Building the index is straightforward. Keeping it small is an art.

Strip Markdown (and HTML)

Our first optimization: we don't index the raw post content. We strip all markdown syntax and HTML tags first.

Why? Because indexing **bold text** creates unnecessary tokens. Lunr needs to index the actual words: bold and text. This alone reduced our index sizes by 30-40%.

// Before: "**Why I love Lunr.js** - A short post"
// After: "Why I love Lunr.js A short post"

Field Weighting, Not Duplication

Lunr supports field boosting—you can tell it to weight words in titles more heavily than words in body text. We use this instead of duplicating content.

const index = lunr(function () {
  this.field('title', { boost: 10 })
  this.field('excerpt', { boost: 5 })
  this.field('tags', { boost: 3 })
  this.field('body')

  docs.forEach(doc => this.add(doc))
})

This way, a search for "optimization" matches the title with high relevance, but you're not storing the word multiple times.

Aggressive Stemming and Stopwords

Lunr includes English stemming by default. This reduces inflected forms to their root: "searching", "searched", "searches" all become "search". Brilliant for index size.

We also configure Lunr to exclude common stopwords (the, a, and, etc.). These don't improve search quality but add unnecessary bulk.

// Lunr automatically handles this, but here's what it does:
// Input: "the best practices for searching content"
// Indexed tokens: "best", "practic", "search", "content"

Exclude Metadata You Don't Need

At build time, we consciously decide what to index. Do you really need the author's bio in search? Do you need publishing metadata? We don't include it.

// We index:
const doc = {
  title: post.title,
  excerpt: post.excerpt, // first ~150 chars
  tags: post.tags.join(' '),
  body: post.body
}

// We don't index:
// - author bio
// - creation timestamps
// - revision history
// - internal metadata

This is a design choice that saves 20-30% in index size while actually improving search quality (less noise).

Store Only What You Need

The Lunr index contains the searchable data, but it also stores metadata for results. We're ruthless here.

// For each result, we store only:
{
  id: 'post-id',
  url: '/posts/my-post',
  title: 'Post Title',
  excerpt: 'First 150 characters...'
}

// We don't store:
// - Full body text
// - Image URLs
// - Dates (these are already in the page)

When someone clicks a search result, they navigate to the actual post page. That page has the full content, images, and everything else. The index is just for discovery.

The Numbers

Here's what this looks like in practice:

  • Lunr.js library: 30KB (minified + gzipped)
  • Search index (300 posts): 45KB (compressed)
  • Total bundle: 75KB

Compare that to asking users to download your full content to search it locally, or forcing them to rely on an external search service. This is genuinely tiny.

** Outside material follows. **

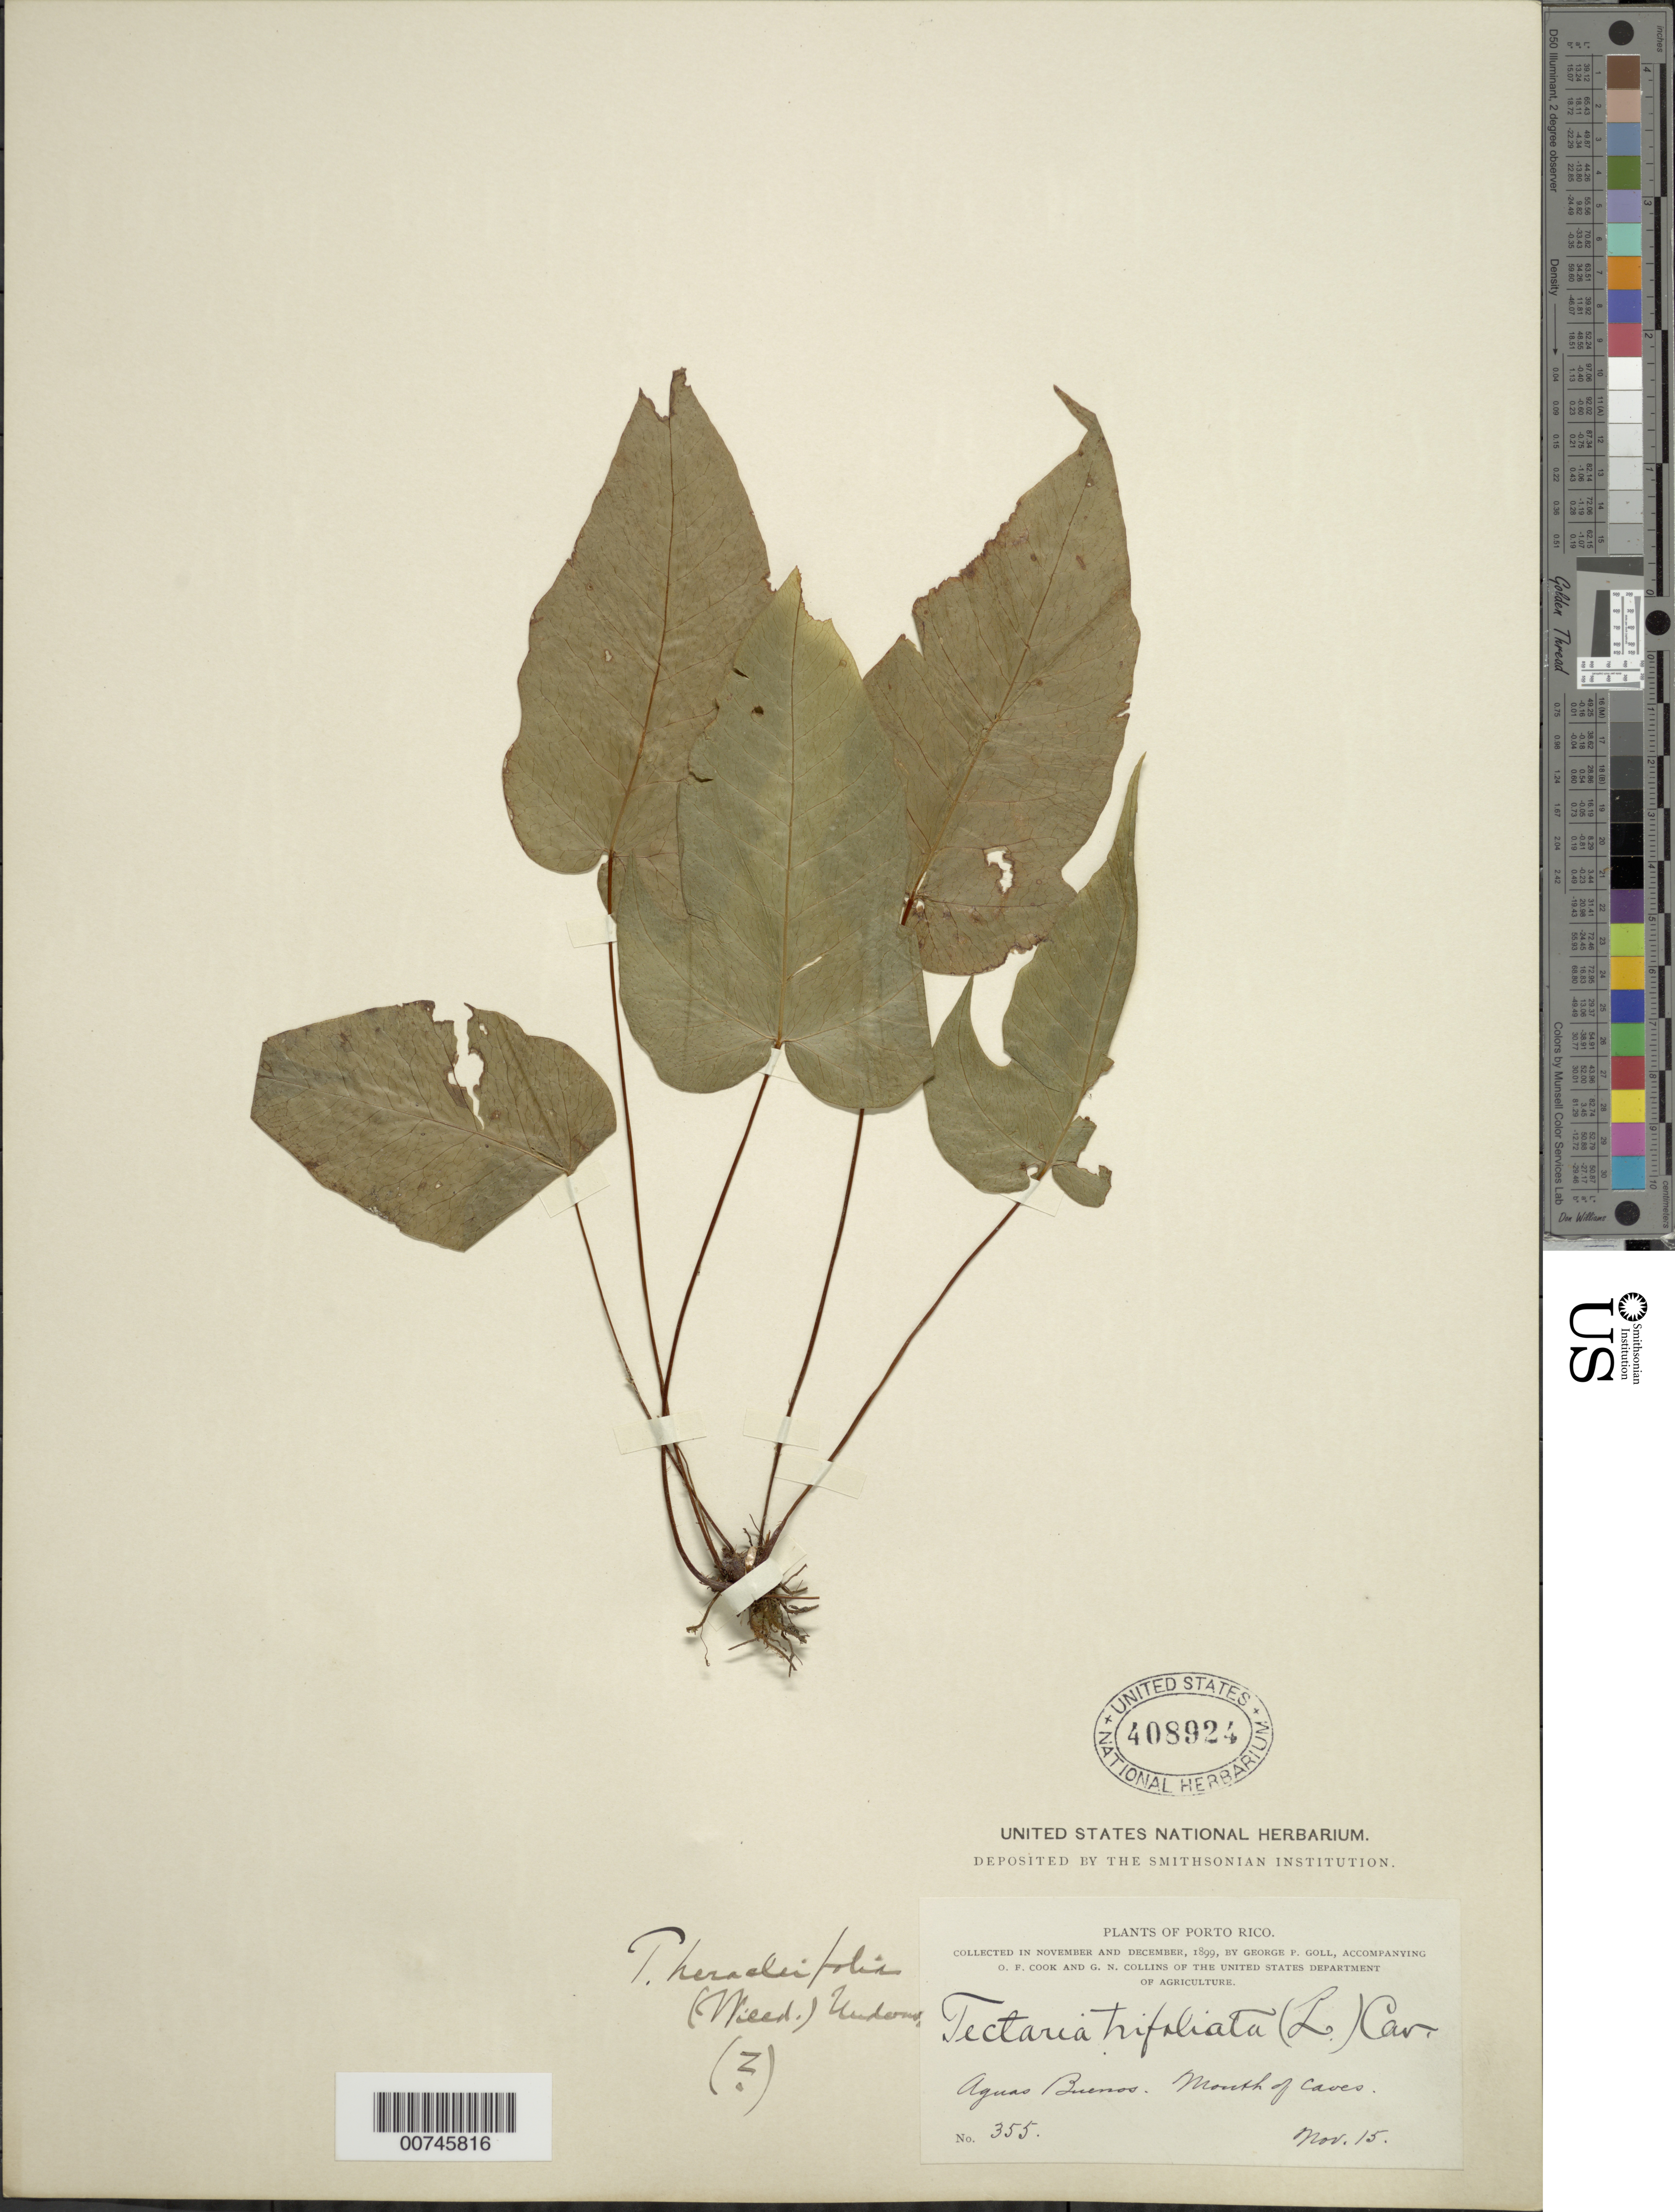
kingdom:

For sites with 500-1000 posts, we're still under 100KB. At around 2000 posts, you hit that ceiling—at which point you might consider pagination or filtering to keep the index snappy.

The User Experience

The result is search that feels instant. There's no network request, no server latency, no wait time. Users type, they see results. That's powerful.

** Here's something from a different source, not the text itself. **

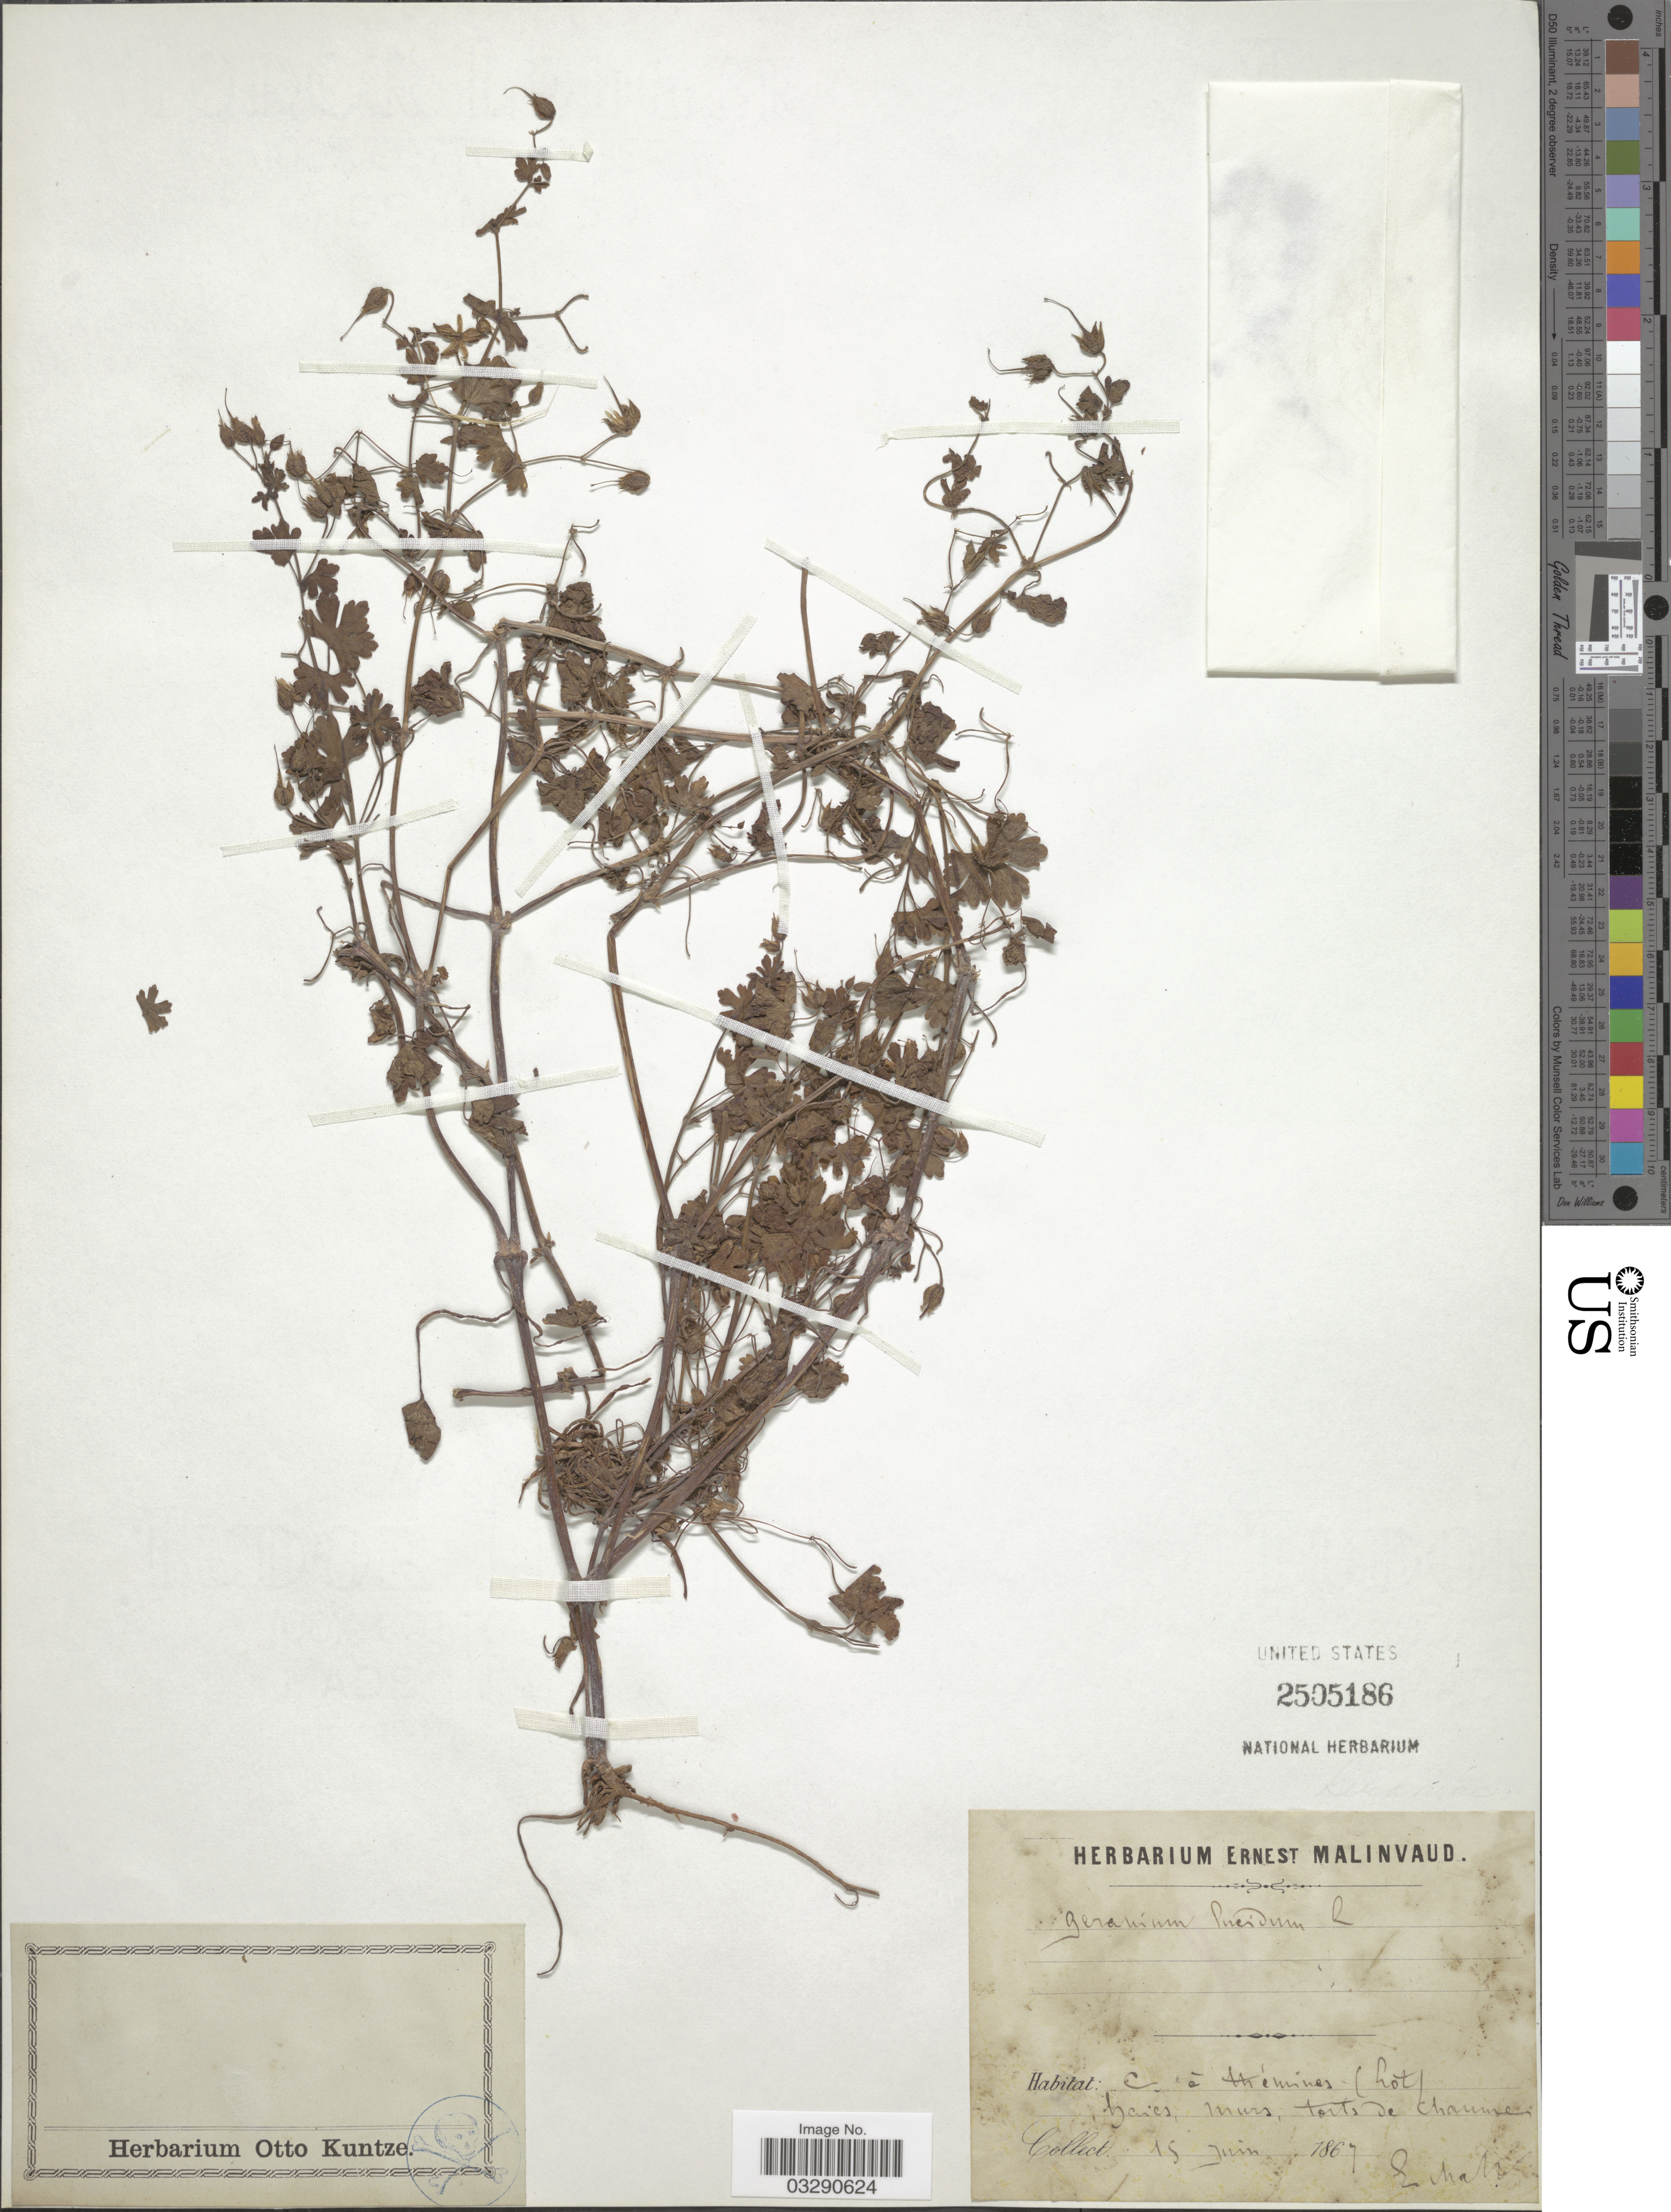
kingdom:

It's also private—the search query never leaves their device. No tracking, no analytics pollution. Just a person searching your content.

When This Breaks Down

To be honest: client-side search isn't for everything. If you have 10,000+ posts or need real-time full-text search with typo correction, you'll probably want a service like Algolia or Meilisearch.

But for most blogs and smaller publications? Client-side search is a gift. It's fast, it's cheap, and it's private. Lunr.js makes it possible at a scale that fits the serverless philosophy.

If You're Building This Yourself

If you're implementing Lunr.js for your own site, here's the takeaway: index ruthlessly. Ask yourself before including each field: "Does this improve search quality?" If the answer is no, leave it out.

The best index isn't the most complete one. It's the smallest one that still finds what people are looking for.

At Jottings, we've made this a default. When you generate a site, search just works—optimized, fast, and tiny. You don't have to think about index size or server costs or search infrastructure. We've already figured that out for you.

That's the goal: giving writers the tools they need, without the overhead.